To define signature exposures in each sample, we used a signature ‘fit’ procedure. Briefly, the number of mutations attributed to each signature in each sample were estimated using organ-specific signatures detected in their originating cohort utilizing KLD optimization (NNLM R package) and bootstrapping (200 bootstraps) (17). Point estimates of exposures were the median of the exposures obtained from bootstrapping. Exposures below 5% of the total SBS burden or below 25% of DBS burden per sample were set to zero because of the risk of over-fitting.
Reference signatures
To permit comparability across cohorts and organs, we defined ‘reference signatures’ (Fig. 1G).

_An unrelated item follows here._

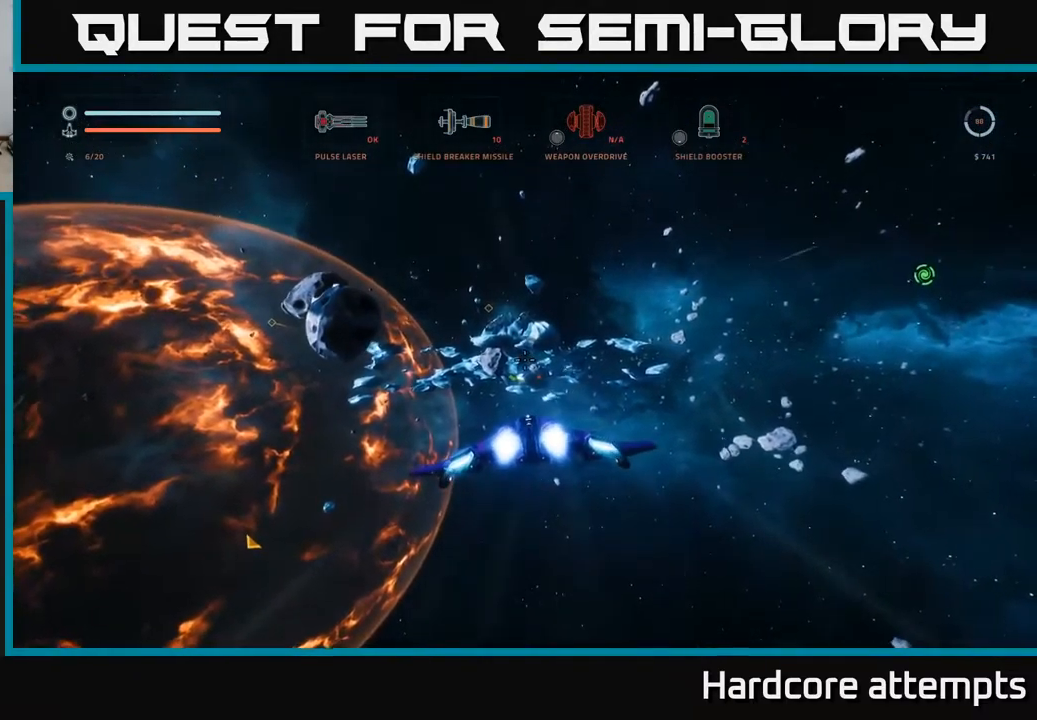
{"buttons": ["L1"], "left_stick": "up", "right_stick": "center", "events": [[150, "L3", "down"], [300, "L3", "up"]]}
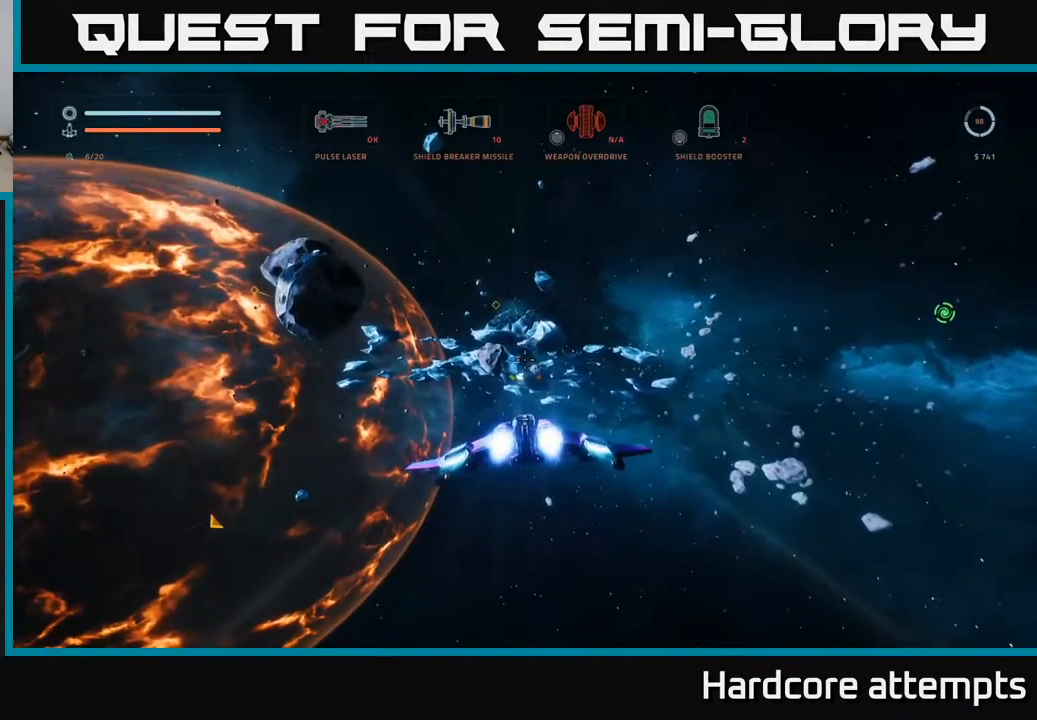
{"buttons": ["L1"], "left_stick": "up", "right_stick": "center", "events": []}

In brief, we clustered all common and rare mutational signatures (757 SBS or 301 DBS signatures) (tables S13 and S14) and obtained clusters of highly similar signatures (187 SBS and 60 DBS clusters). Cluster averages were termed ‘distinct patterns’ (tables S15 and S16). We assigned each distinct pattern to one of three groups: i) a reliably recurrent distinct pattern observed in multiple independent extractions; ii) a mix of two or more distinct patterns; iii) a singleton pattern found in one organ in one cohort (tables S17 and S18). Recurrent distinct patterns were additionally clustered to remove patterns that may simply be a variant of another pattern. Mixed distinct patterns that could be estimated as a combination of two distinct patterns using non-negative least squares were dismissed. Singleton distinct patterns were also curated and dismissed if they could simply be variants of other reference signatures. If they had been reported in other studies, they were retained as reference signatures. A total of 120 SBS and 39 DBS reference signatures were identified.

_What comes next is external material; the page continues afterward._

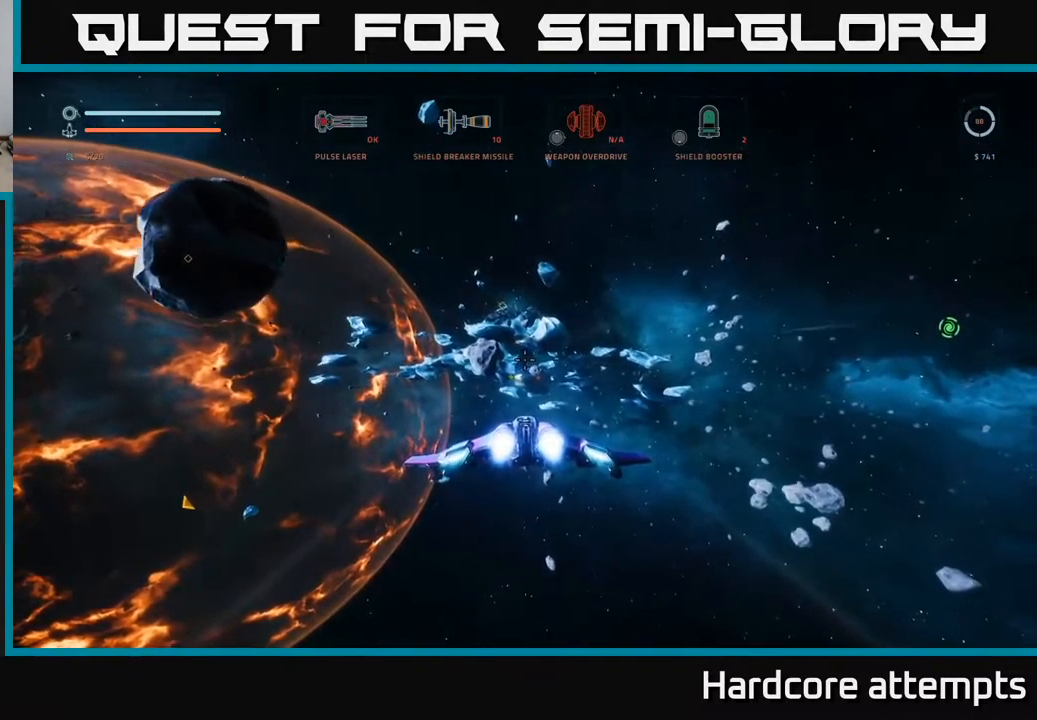
{"buttons": ["L1"], "left_stick": "up", "right_stick": "center", "events": []}
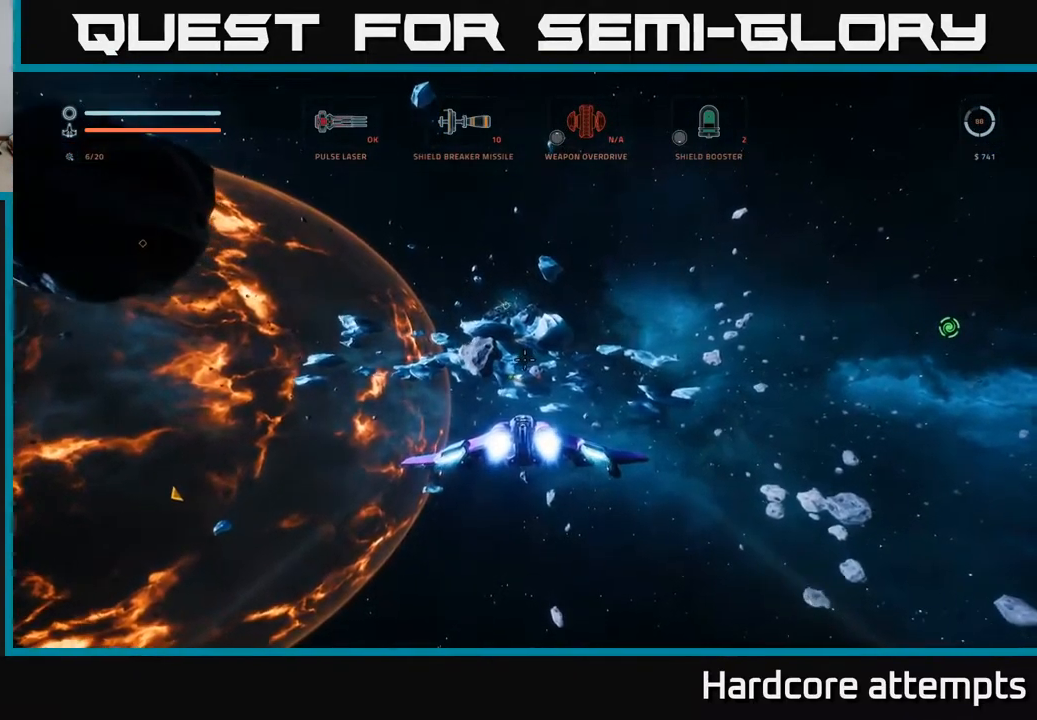
{"buttons": ["L1"], "left_stick": "up", "right_stick": "left", "events": [[417, "right_stick", "left"]]}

A QC status was assigned to each of the reference signatures: green, amber or red. QC green signatures were those extracted independently multiple times and/or reported in orthogonal studies. QC amber status was given to signatures with limited supporting evidence, such as signatures identified in only one extraction and not reported previously. QC red status was assigned to signatures that were mathematical or alignment artefacts. After QC, 82/120 SBS and 27/39 DBS reference signatures remained QC green (tables S19 and S20, SBS/DBS final reference signatures (tables S21 and S22), exposures (tables S23 and S24)). Conversion matrices that map reference signatures to organ-specific signatures of each cohort are in tables S25 and S26).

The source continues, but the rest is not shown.